Available records —
◇ ◇ ◇
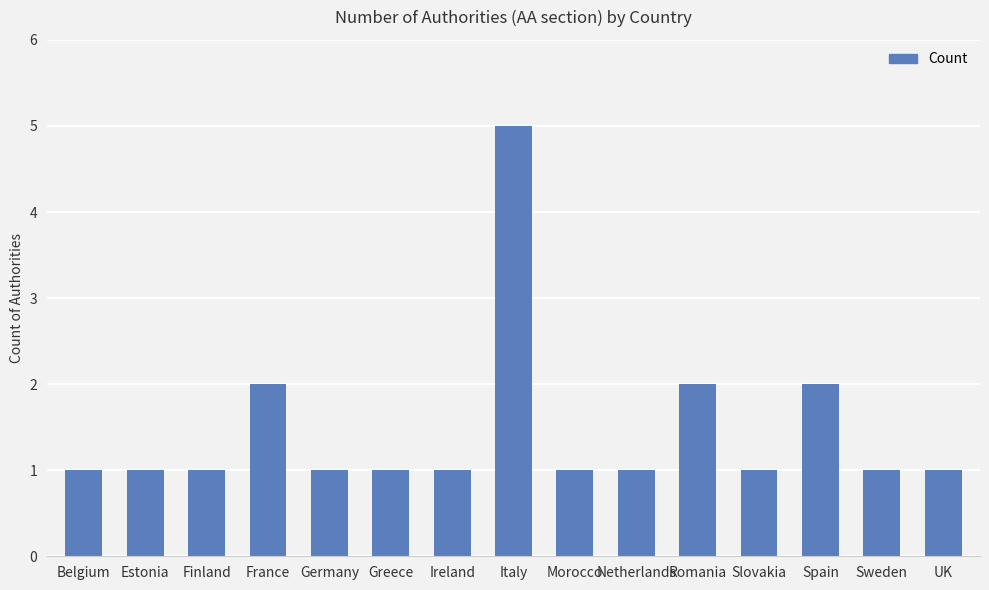

Does the chart contain any negative values?

No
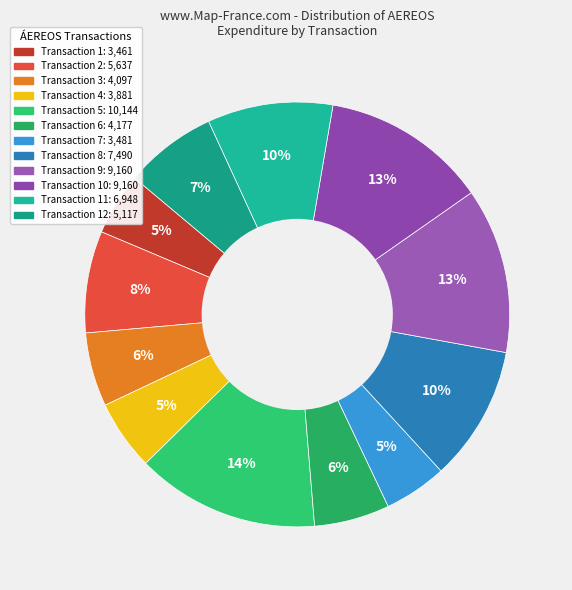

How many segments does this pie chart have?

12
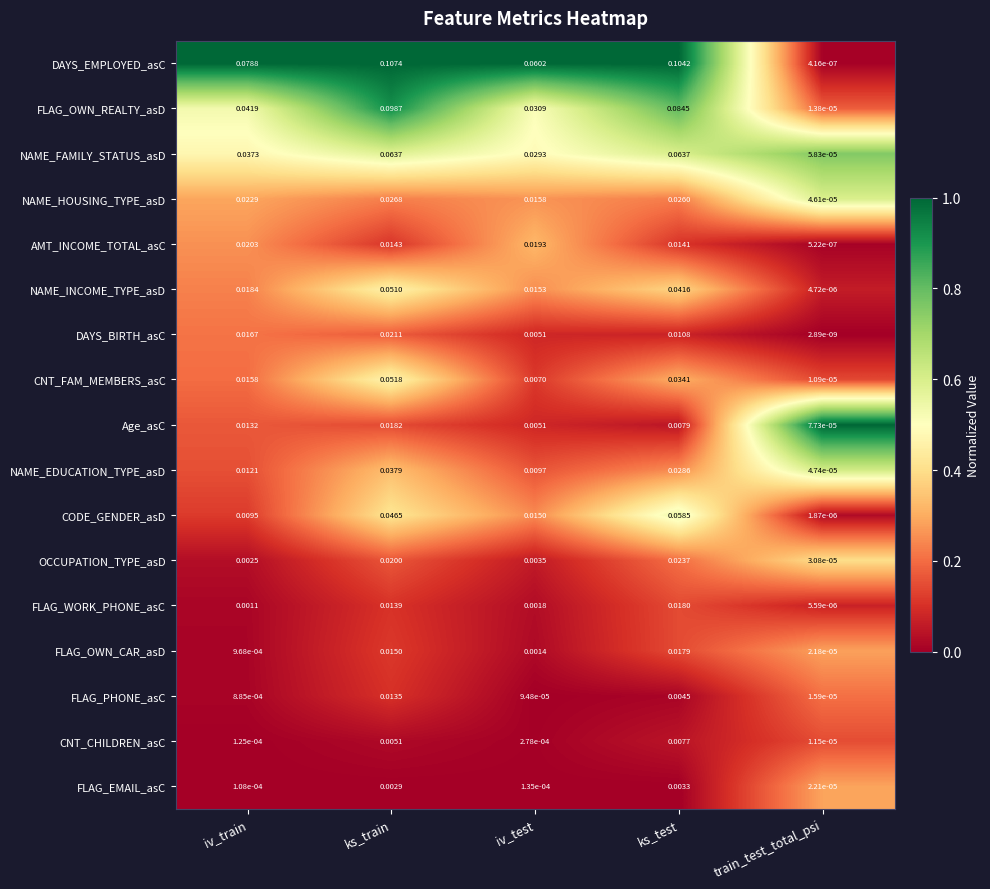

At train_test_total_psi, list the series in order from largest to smallest.

Age_asC, NAME_FAMILY_STATUS_asD, NAME_EDUCATION_TYPE_asD, NAME_HOUSING_TYPE_asD, OCCUPATION_TYPE_asD, FLAG_EMAIL_asC, FLAG_OWN_CAR_asD, FLAG_PHONE_asC, FLAG_OWN_REALTY_asD, CNT_CHILDREN_asC, CNT_FAM_MEMBERS_asC, FLAG_WORK_PHONE_asC, NAME_INCOME_TYPE_asD, CODE_GENDER_asD, AMT_INCOME_TOTAL_asC, DAYS_EMPLOYED_asC, DAYS_BIRTH_asC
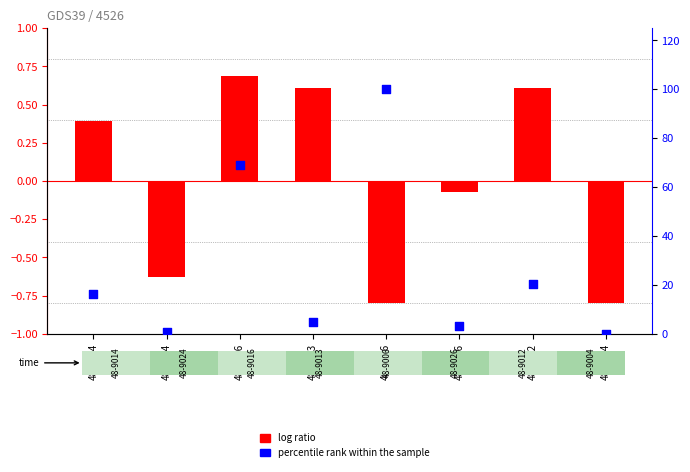

Which series contains the highest Y value?

percentile rank within the sample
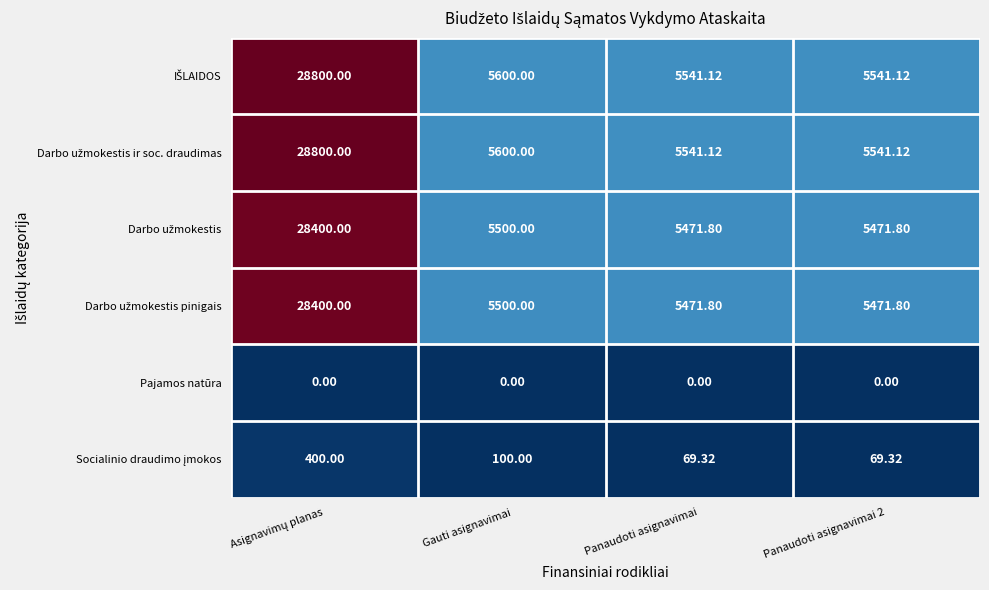

Which series changed the most between Asignavimų planas and Gauti asignavimai?

IŠLAIDOS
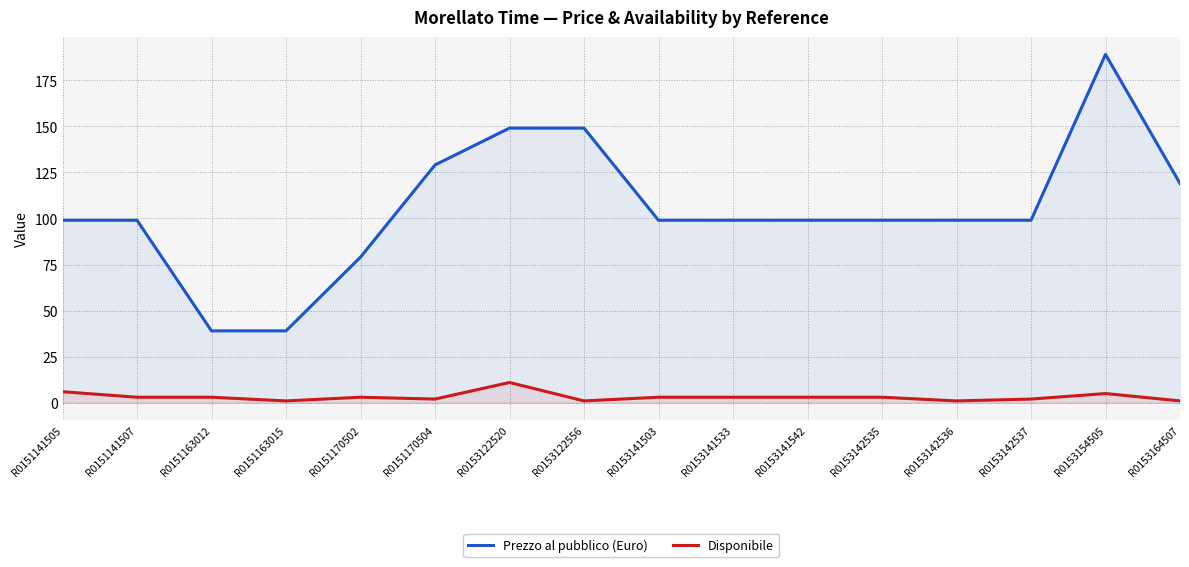

List the labels in order of Disponibile value, largest first.

R0153122520, R0151141505, R0153154505, R0151141507, R0151163012, R0151170502, R0153141503, R0153141533, R0153141542, R0153142535, R0151170504, R0153142537, R0151163015, R0153122556, R0153142536, R0153164507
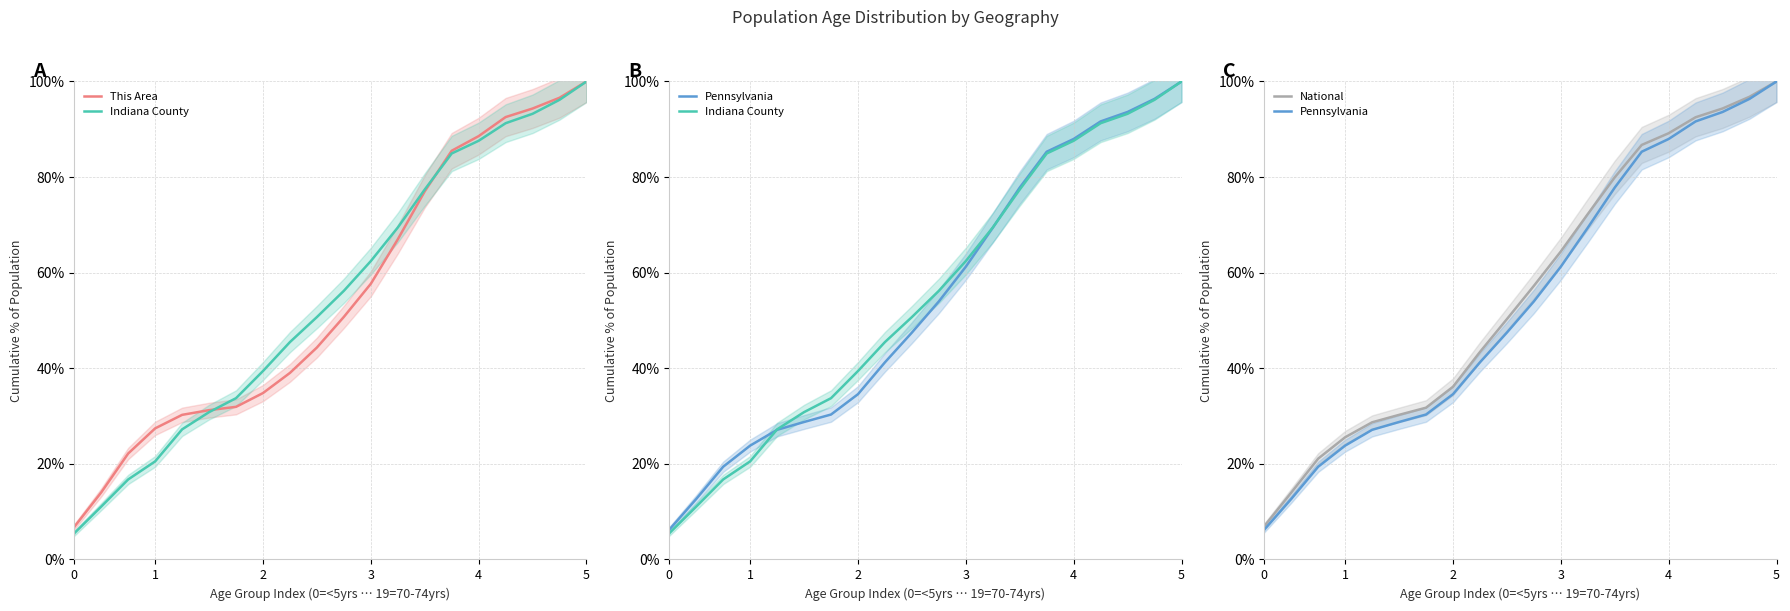

What is the maximum value shown in the chart?

100.0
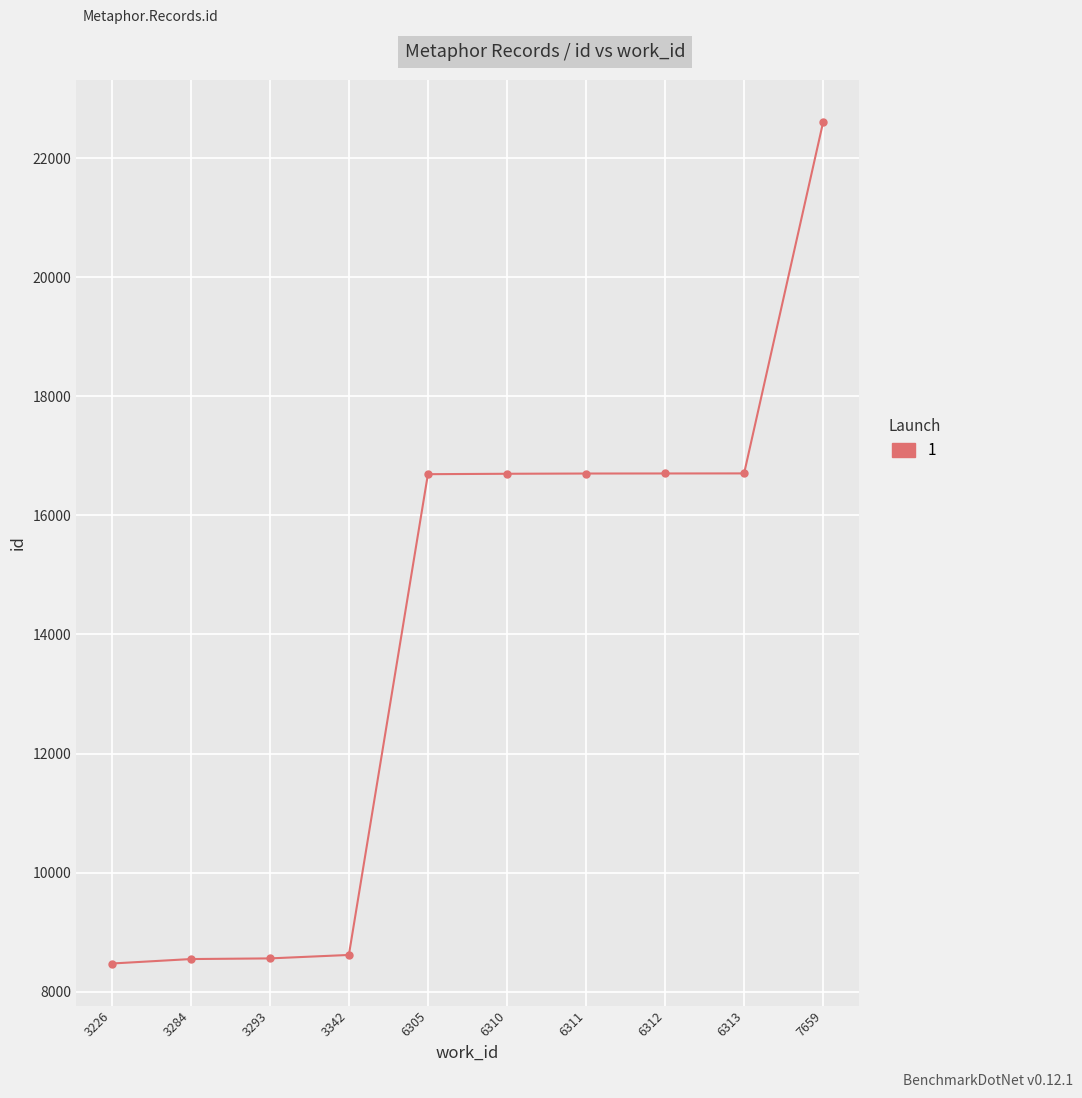

What is the sum of the values at 3284 and 3293?

17103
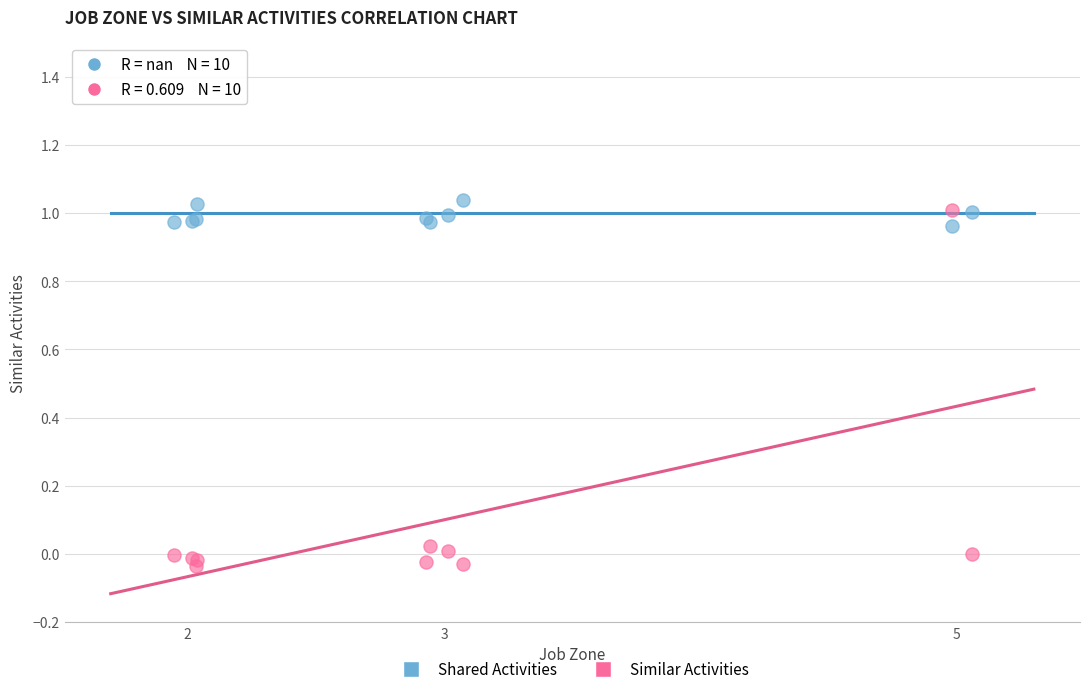

Which series contains the lowest Y value?

Similar Activities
◇ ◇ ◇
Job —
Write out again, unchanged, the lines from the one containing "Which series contains the lowest Y value?" through the end of the items, inclusive.

Solution to the problem —
Which series contains the lowest Y value?

Similar Activities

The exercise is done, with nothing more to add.